A quick follow up question: have you worked with PBS batch files?
I am doing
#PBS -l nodes=4:ppn=4,walltime=20:00:100
julia -p 16 run.jl
and it is running without errors, but it seems much slower than the same program I was running on my local system with julia -p 4 run.jl. I think I am not adding procs correctly. Any suggestions?
If you’re using Flux HPC cluster at the University of Michigan, Julia may not be configured properly there to use multiple nodes in a single job via SSH (another mechanism would be required).
Try this instead:
#PBS -l nodes=1:ppn=16,walltime=20:00:100
julia -p 16 run.jl
Your local HPC support staff should be able to help you with the specifics of Julia on the cluster you are using.
What you said works fine, that was gonna be my backup plan. Manually running multiple jobs to get multiple simulation results. The only issue is that it will require walltime of 200 hrs.
I just noticed you work at U of M. I had actually talked to support to get julia/1.0.0 installed. I assumed that julia would natively support cluster management. I am using lsa-flux, standard account.
What would be the other alternative mechanism? I know that MPI.jl is not yet available for julia 1.0.0.
I have also not been able to install external packages like ClusterManager or JLD2 on my login node. I am wondering if this is normal for umich flux users.
This probably isn’t a good forum in which to discuss institution-specific issues since they won’t apply to most people who are watching this topic. Contacting your local HPC support staff directly would be best.

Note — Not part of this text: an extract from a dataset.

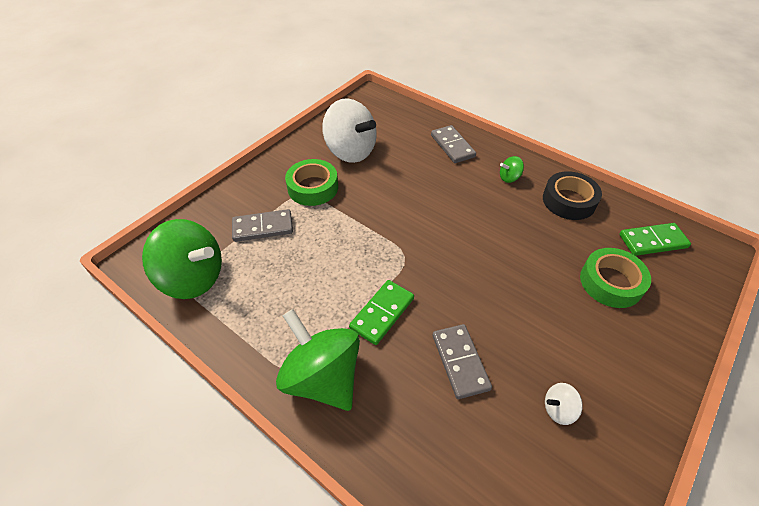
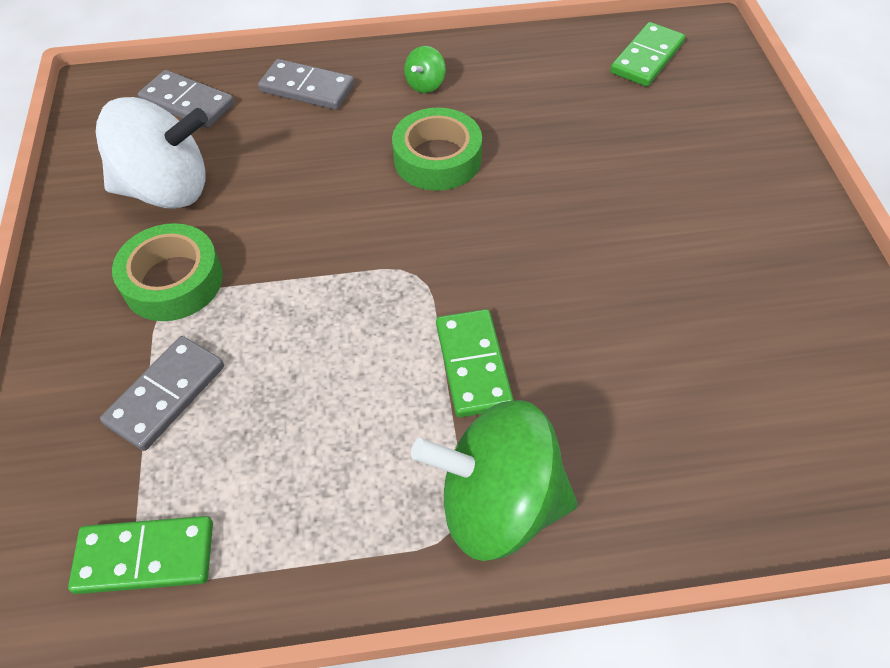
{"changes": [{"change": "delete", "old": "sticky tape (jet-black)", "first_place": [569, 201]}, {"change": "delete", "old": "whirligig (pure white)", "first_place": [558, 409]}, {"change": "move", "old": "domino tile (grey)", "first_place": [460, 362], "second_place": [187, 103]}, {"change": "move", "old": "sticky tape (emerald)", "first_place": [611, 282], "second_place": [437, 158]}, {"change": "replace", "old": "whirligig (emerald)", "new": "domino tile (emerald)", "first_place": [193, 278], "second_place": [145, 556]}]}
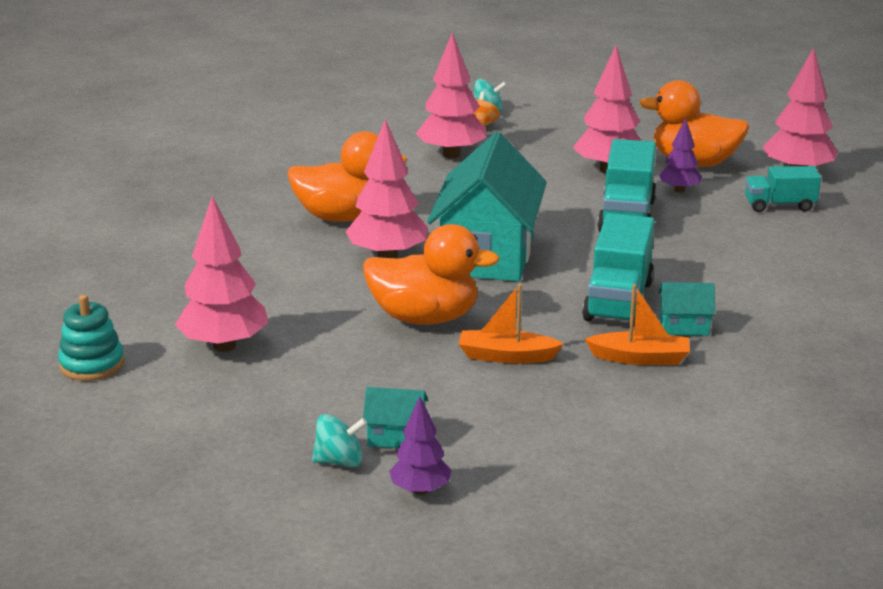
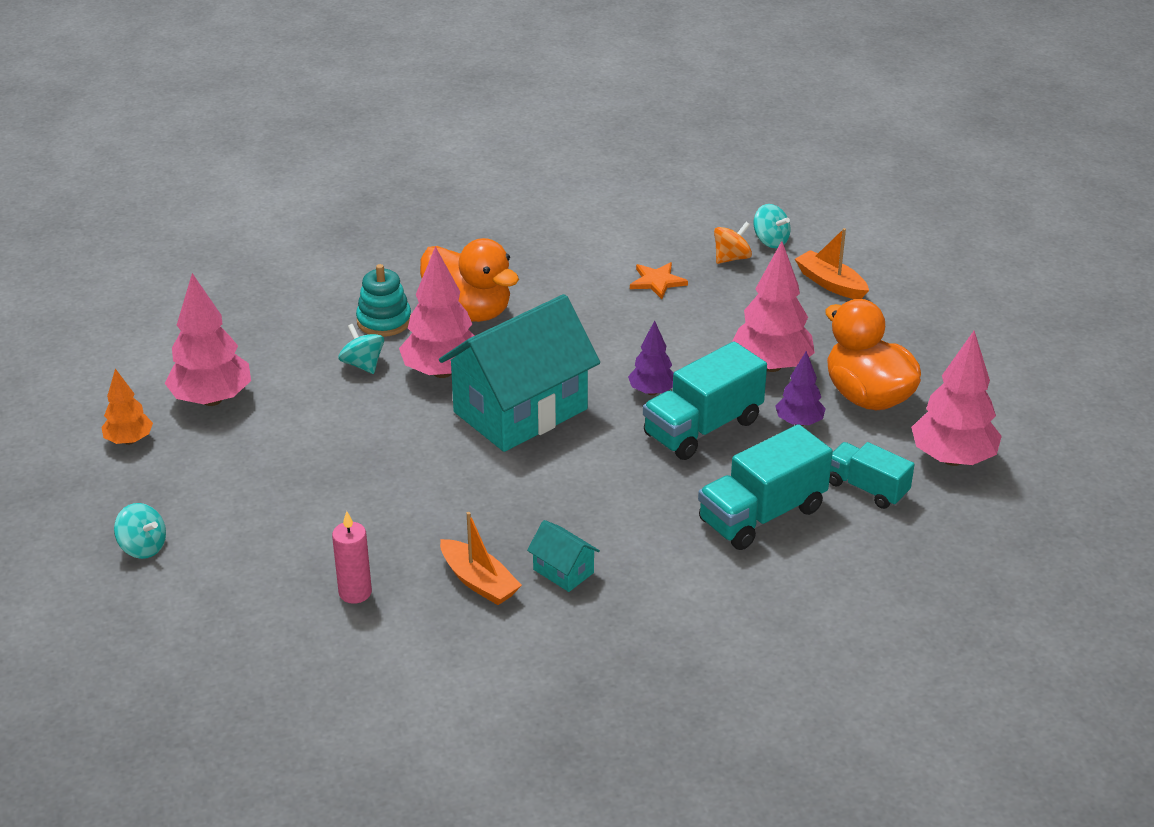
{"changes": [{"change": "delete", "old": "duck (orange-coloured)", "first_place": [425, 318]}, {"change": "delete", "old": "cottage (aqua)", "first_place": [396, 436]}, {"change": "insert", "new": "fir tree (orange-coloured)", "second_place": [129, 440]}, {"change": "insert", "new": "wax candle (rose-pink)", "second_place": [355, 592]}, {"change": "insert", "new": "whirligig (aqua)", "second_place": [363, 364]}, {"change": "move", "old": "stacking toy (aqua)", "first_place": [92, 364], "second_place": [384, 321]}, {"change": "move", "old": "fir tree (royal purple)", "first_place": [420, 490], "second_place": [652, 391]}, {"change": "move", "old": "toy boat (orange-coloured)", "first_place": [506, 356], "second_place": [830, 283]}, {"change": "move", "old": "truck (aqua)", "first_place": [618, 301], "second_place": [762, 515]}, {"change": "replace", "old": "fir tree (rose-pink)", "new": "star (orange-coloured)", "first_place": [451, 155], "second_place": [657, 281]}]}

MPI is the best solution for using multiple nodes on clusters that do not allow SSH between nodes in compute jobs.
A not-good solution which we have used before is to modify the code that runs ssh name-of-node in order to start processes on remote nodes to instead run either pbsdsh -o -h name-of-node or mpirun --map-by ppr:1:node -H name-of-node where name-of-node should be replaced with the name of the remote node on which the job is trying to start the process. Note that although the second command uses mpirun, it is just used to spawn processes on the remote node and isn’t actually using MPI (message passing) for interprocess communications.
The solution above is not good because neither pbsdsh nor mpirun is a drop-in replacement for SSH and you may have greater or lesser degrees of success depending on what the software you are using expects; I have not looked to Julia and its packages to see whether either of these would work, and they may not work.
My advice would be to wait until MPI.jl is working with Julia 1.0.0. Until then, you can use a single node, request all of the cores on the node, and run julia -p auto to start one local Julia worker process for each core your job has access to on the node.